The Things Every Policy holder Ought to Know About Subrogation

Subrogation is a concept that's well-known among insurance and legal firms but often not by the policyholders they represent. Rather than leave it to the professionals, it is in your benefit to understand the nuances of the process. The more you know about it, the better decisions you can make about your insurance company.

An insurance policy you own is a promise that, if something bad happens to you, the company on the other end of the policy will make restitutions without unreasonable delay. If your home suffers fire damage, your property insurance steps in to repay you or pay for the repairs, subject to state property damage laws.

But since determining who is financially accountable for services or repairs is sometimes a confusing affair – and delay sometimes adds to the damage to the victim – insurance firms usually decide to pay up front and assign blame afterward. They then need a method to regain the costs if, once the situation is fully assessed, they weren't in charge of the expense.

For Example

Your electric outlet catches fire and causes $10,000 in home damages. Luckily, you have property insurance and it pays for the repairs. However, in its investigation it discovers that an electrician had installed some faulty wiring, and there is a reasonable possibility that a judge would find him responsible for the loss. You already have your money, but your insurance firm is out $10,000. What does the firm do next?

How Subrogation Works

This is where subrogation comes in. It is the method that an insurance company uses to claim payment after it has paid for something that should have been paid by some other entity. Some insurance firms have in-house property damage lawyers and personal injury attorneys, or a department dedicated to subrogation; others contract with a law firm. Ordinarily, only you can sue for damages to your person or property. But under subrogation law, your insurer is extended some of your rights for making good on the damages. It can go after the money originally due to you, because it has covered the amount already.

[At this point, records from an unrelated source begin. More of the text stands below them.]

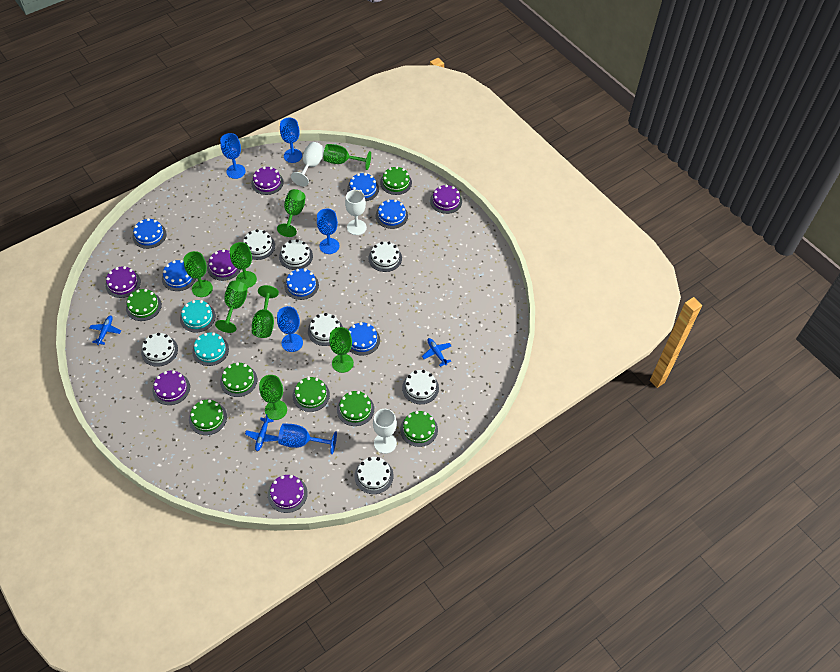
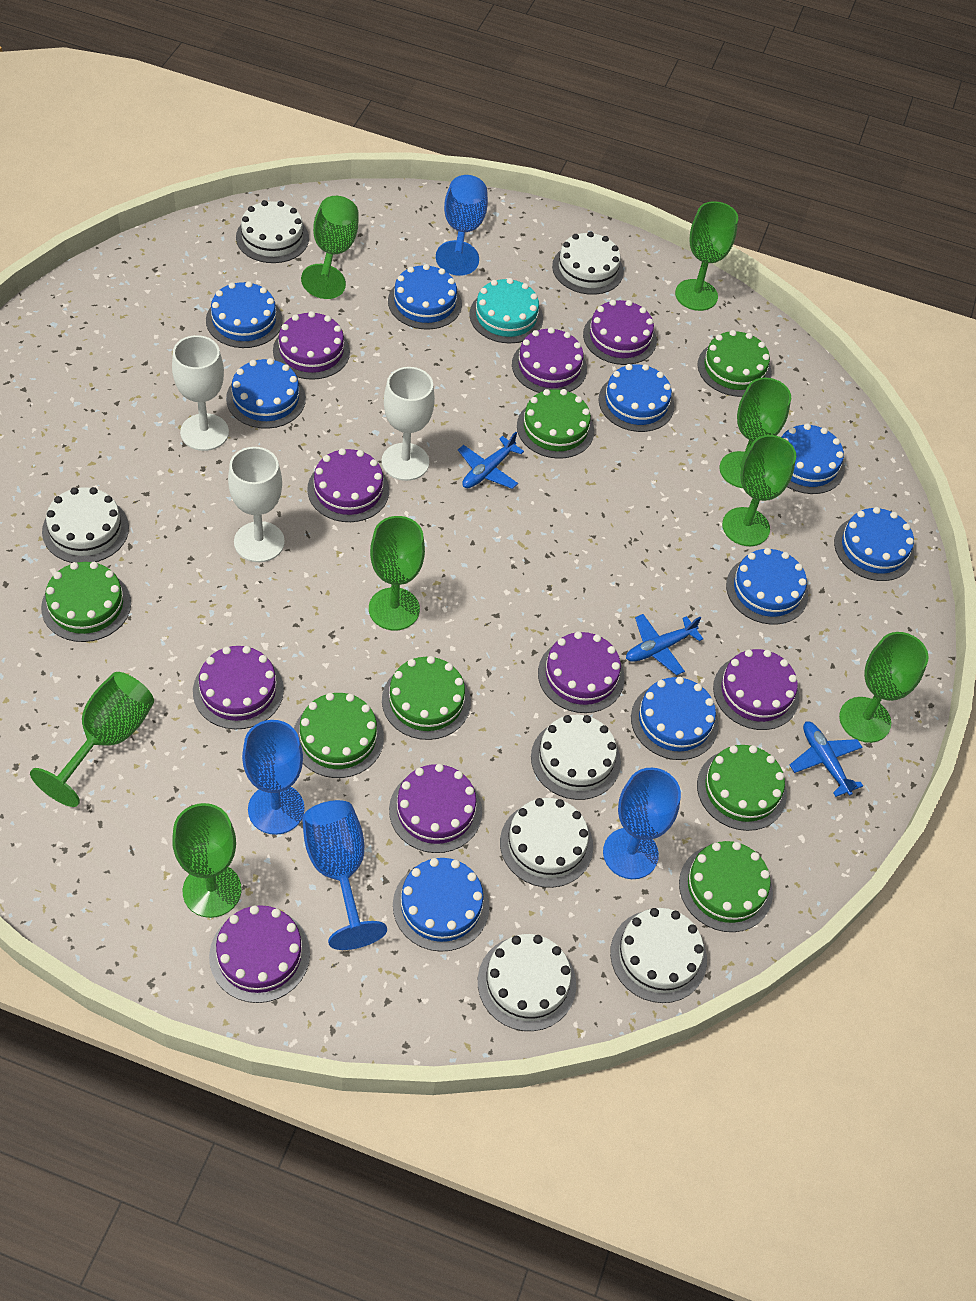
blue cake: [133,218,167,249] [162,260,196,291] [284,269,319,300] [347,173,379,201] [349,322,380,356] [376,200,408,229] = 6 -> [206,281,283,348] [226,358,306,429] [388,264,462,330] [393,858,490,952] [598,364,675,432] [631,677,719,760] [726,548,808,625] [782,423,845,494] [834,507,914,581] = 9
blue goblet: [220,133,246,179] [277,306,303,352] [278,423,337,454] [280,118,302,163] [317,208,339,254] = 5 -> [242,720,305,835] [302,800,387,950] [436,175,488,276] [603,768,681,879] = 4
purple cake: [105,266,141,298] [152,370,190,405] [207,249,241,281] [251,167,284,195] [268,475,308,513] [430,185,462,214] = 6 -> [193,646,284,729] [209,905,310,1003] [273,311,350,380] [307,448,389,522] [389,764,482,853] [512,327,587,393] [538,631,625,713] [583,300,657,365] [713,649,799,730] = 9
turquoise cake: [180,300,216,333] [192,332,229,366] = 2 -> [469,278,543,343] = 1

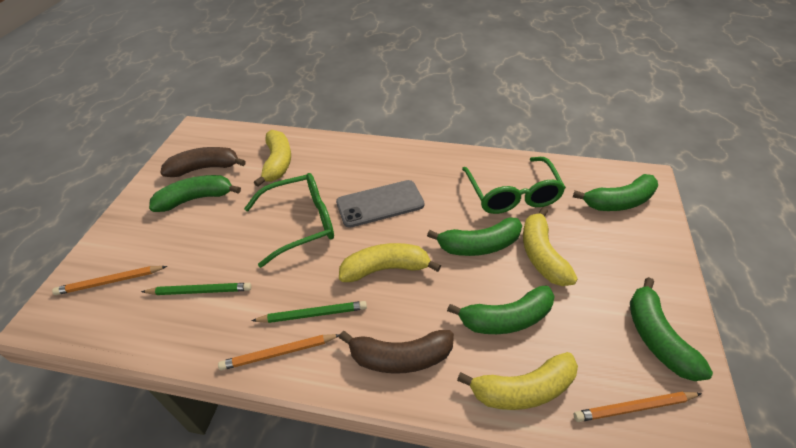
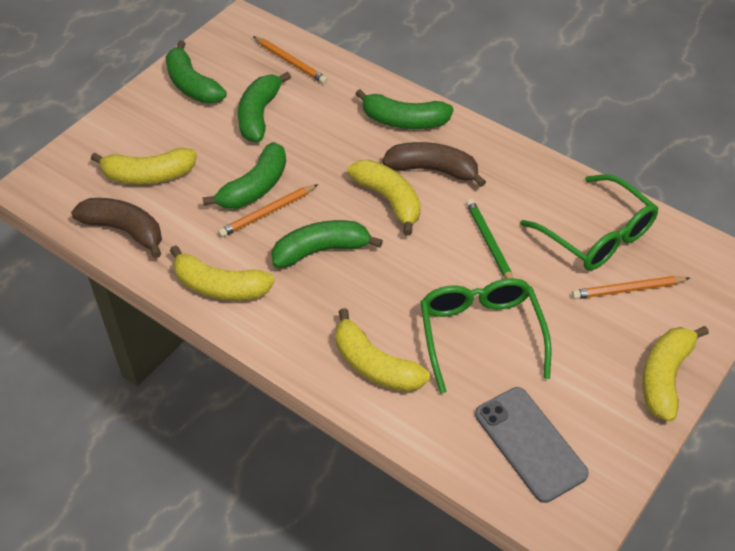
green pencil: [141,283,252,295] [251,301,367,323] = 2 -> [466,199,513,279] = 1
yellow banana: [254,130,291,187] [339,243,441,282] [457,352,578,410] [523,207,578,286] = 4 -> [91,148,197,184] [170,245,275,301] [336,308,430,392] [347,160,421,236] [643,326,709,422] = 5

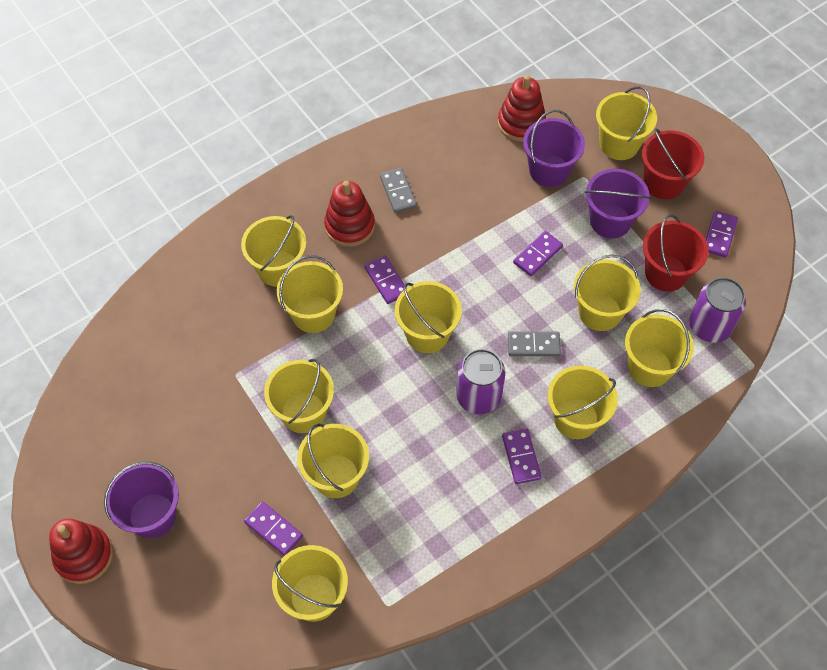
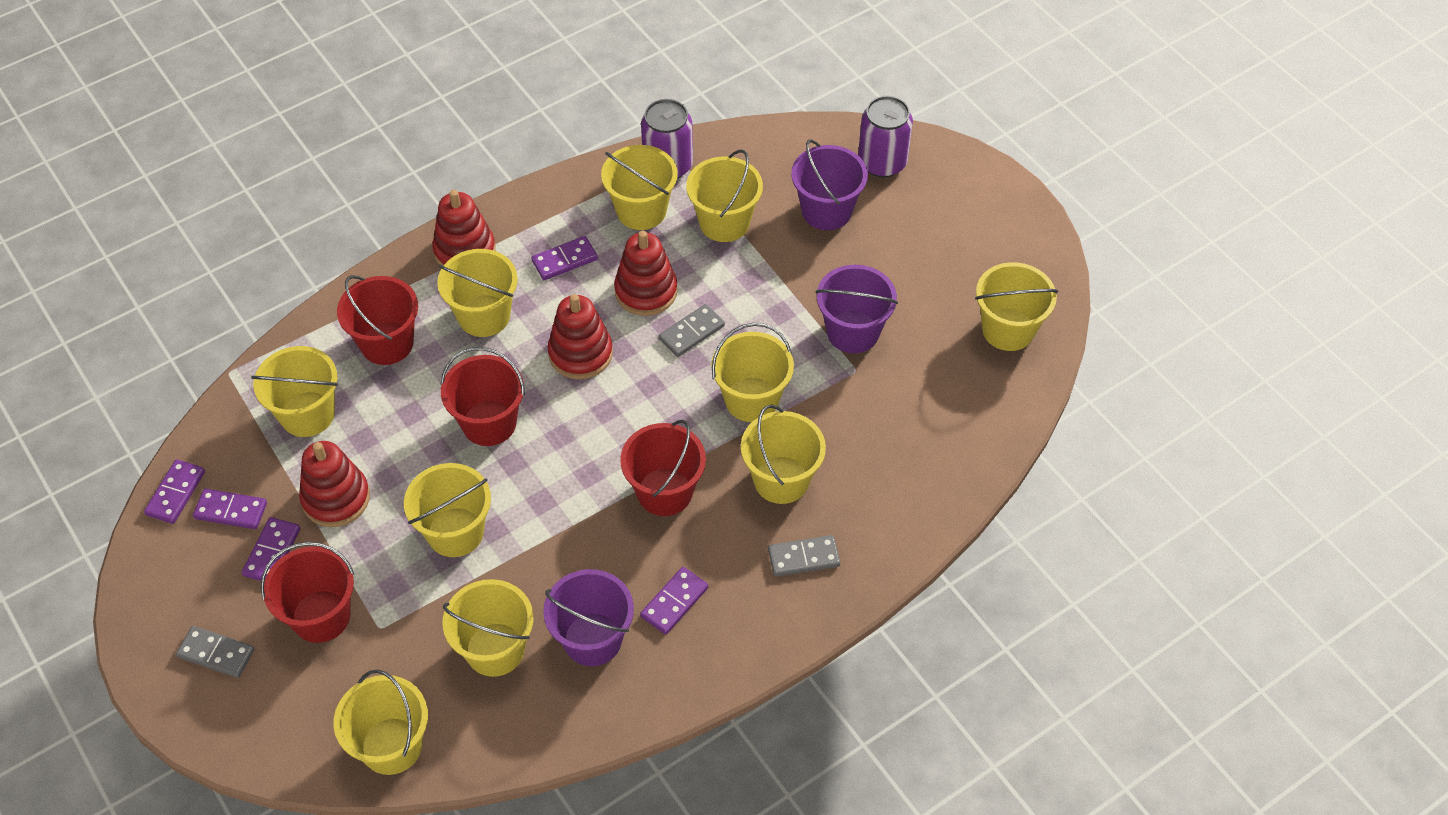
grey domino: [380,168,417,213] [508,331,561,356] = 2 -> [176,626,254,678] [659,304,725,357] [768,535,840,577] = 3
red bucket: [642,128,704,199] [643,215,709,292] = 2 -> [261,542,354,643] [337,275,418,365] [441,347,525,446] [620,420,706,516] = 4
red stacking toy: [49,518,113,584] [324,181,375,247] [498,75,546,142] = 3 -> [299,441,370,527] [432,190,496,265] [548,294,613,379] [614,231,678,316] = 4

How Does This Affect Policyholders?

For starters, if your insurance policy stipulated a deductible, your insurer wasn't the only one that had to pay. In a $10,000 accident with a $1,000 deductible, you have a stake in the outcome as well – to be precise, $1,000. If your insurer is lax about bringing subrogation cases to court, it might choose to recoup its expenses by boosting your premiums and call it a day. On the other hand, if it knows which cases it is owed and goes after those cases enthusiastically, it is doing you a favor as well as itself. If all of the money is recovered, you will get your full deductible back. If it recovers half (for instance, in a case where you are found one-half culpable), you'll typically get half your deductible back, based on the laws in most states.

Moreover, if the total cost of an accident is more than your maximum coverage amount, you could be in for a stiff bill. If your insurance company or its property damage lawyers, such as car accident attorney Duluth ga, pursue subrogation and wins, it will recover your costs as well as its own.

All insurance companies are not the same. When shopping around, it's worth researching the records of competing firms to determine if they pursue winnable subrogation claims; if they resolve those claims without delay; if they keep their customers apprised as the case goes on; and if they then process successfully won reimbursements immediately so that you can get your funding back and move on with your life. If, instead, an insurance agency has a reputation of honoring claims that aren't its responsibility and then protecting its income by raising your premiums, you should keep looking.